First seen at the 1955 Turin Auto Show, 750 GTs were racing in March 1956 and quickly scored a clean sweep of the 750cc Gran Turismo Class at the 1956 and 1957 Mille Miglias. Abarth 750 GTs took the class and overall victories at the 1958 Sestrière rally, and four out of five finished the Sebring 12 Hours, one winning its class. One bold soul even entered a 750 GT at the Santa Ana drag strip in California, winning the under 1500cc Sports Class – then took a second at the SCCA races at Palm Springs. The 750 GT remained competitive into the 1960s and returned years later to pose the same threat in vintage races.
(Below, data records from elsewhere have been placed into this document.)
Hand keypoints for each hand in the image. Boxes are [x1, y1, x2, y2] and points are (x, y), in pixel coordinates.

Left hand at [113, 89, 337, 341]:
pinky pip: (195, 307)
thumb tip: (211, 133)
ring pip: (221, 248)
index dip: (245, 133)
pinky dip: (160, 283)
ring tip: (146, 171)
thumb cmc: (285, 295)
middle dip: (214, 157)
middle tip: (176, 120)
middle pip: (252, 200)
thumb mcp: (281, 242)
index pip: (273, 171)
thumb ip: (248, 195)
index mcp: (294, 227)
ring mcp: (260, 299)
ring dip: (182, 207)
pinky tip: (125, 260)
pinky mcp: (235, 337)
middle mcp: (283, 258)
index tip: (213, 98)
The 750 GT was the perfect entry-level car for “Gentlemen Racers,” who could drive to the track, win their class and drive home, and it quickly became the core of Abarth’s business. Abarth had also made a deal with Fiat that the company would pay him for wins and second places for Fiat-Abarths, so the more cars he built, the better. The first two series were small, but there were more Series III cars following a record-setting session at Monza in July of 1957. Raced around the circuit for four days, the Zagato coupe broke 15 records, averaging 165.346 km/h. Later versions were bored out as far as 981cc, some with double-overhead-cam options, and the Record Monza was developed from the Zagato “double bubble,” though it’s not nearly as attractive.
Owners report delightedly with the 750 GT’s handling and that the combination of modest horsepower and agility leads the driver to maintain his best speed at all times. They also remark that the car is surprisingly spacious inside, and the iconic ‘double bubble” roof leaves suitable headroom for tall drivers.